Blindly Ray yanks Fraser's ear closer, just to feel the contact of his stubbly cheek on his chin. Then he ruins the moment by coughing. The sharp things in his chest start gnawing their way out.
"Ray, I am getting the doctor."
"Go before I'm finished--you better not come back." His voice is stronger now--coughing loosened something--and Fraser goes still in his hands again. He nods against Ray's face, a small raspy bob of the head and Ray loosens his death grip on the shirt a little. Through the backs of his knuckles, he can feel Fraser's throat, the pulse fast and weak.
"Yes, Ray?"
"Fraser, we alone?"
"Yes."
"Are we totally alone?"
There's a sense of air moving, and then Dief's weight vanishes from the bed.
"Ray?"
He strains upward, feels a stitch pop somewhere down low. He kisses him.

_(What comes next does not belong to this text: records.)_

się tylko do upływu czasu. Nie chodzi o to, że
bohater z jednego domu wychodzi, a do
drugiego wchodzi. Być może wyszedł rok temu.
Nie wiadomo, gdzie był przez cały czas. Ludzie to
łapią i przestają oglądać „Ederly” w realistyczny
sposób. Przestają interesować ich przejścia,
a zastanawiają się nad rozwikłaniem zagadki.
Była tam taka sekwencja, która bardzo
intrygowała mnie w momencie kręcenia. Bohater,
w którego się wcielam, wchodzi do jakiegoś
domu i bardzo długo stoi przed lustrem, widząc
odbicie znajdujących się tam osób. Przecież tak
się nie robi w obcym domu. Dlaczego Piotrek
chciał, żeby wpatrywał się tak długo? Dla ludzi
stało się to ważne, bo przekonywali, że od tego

He misses the lips the first time, but how much can you do when your head's wrapped in gauze? He kisses the side of Fraser's mouth and the pulse under his knuckles jumps and the face turns and his heart stutters... but Benny's not turning away, but inward. The lips brush over his and don't retreat.
One little turn of his head. Besides that, Benny doesn't move.
So Ray kisses him again, once, again, three times, and he's just starting to feel like a prize idiot, just starting to think he'll have to plead delirium or pretend it never happened or join a monastery or even just let the sharp things in his chest take him back to the velvet nothingness for good. A *real* hurt, a killing hurt, is building just under his sternum when from out of the blackness Benny's lips move, they press and answer and Ray feels a bundle of things coming through them: nervousness, fear of love, memories of heartbreak and Victoria and excitement and affection too. And lust--he knows suddenly that Fraser's cock is as hard as his and isn't that stupid, given the situation?
They break when his strength fails, when he falls back through the half-inch of lift he'd been sustaining with his grip on Benny's shirt.
"You talk with your lips," he says.
"Well, of course, Ray." Puzzled voice.
Ray Vecchio smiles, and his face doesn't hurt at all. He knows what his eyes will tell Fraser when they cut the bandages off. You ever run on me again, Fraser, I'll track you to the ends of the earth. I'll chase you until I catch you or die trying.
"Ray?"
"Yeah, Benny?"
"Did we get everything..." Fraser coughs. "Straight?"
"Yeah, we're good."
"Can I get you a doctor now?"
"Get morphine, I don't care who brings it," Ray says. He lets go of Fraser's hand and as he does so some of the pieces of his body fall off again: he loses track of the knee, the gut, the shoulder the bear took a swipe at.
He lets them go gladly; they'll come back when they're needed. In the meantime, he drifts a little, already thinking of after-he's-better, of surprising Fraser. Of reading his lips, in an endless chain of entirely darkened rooms.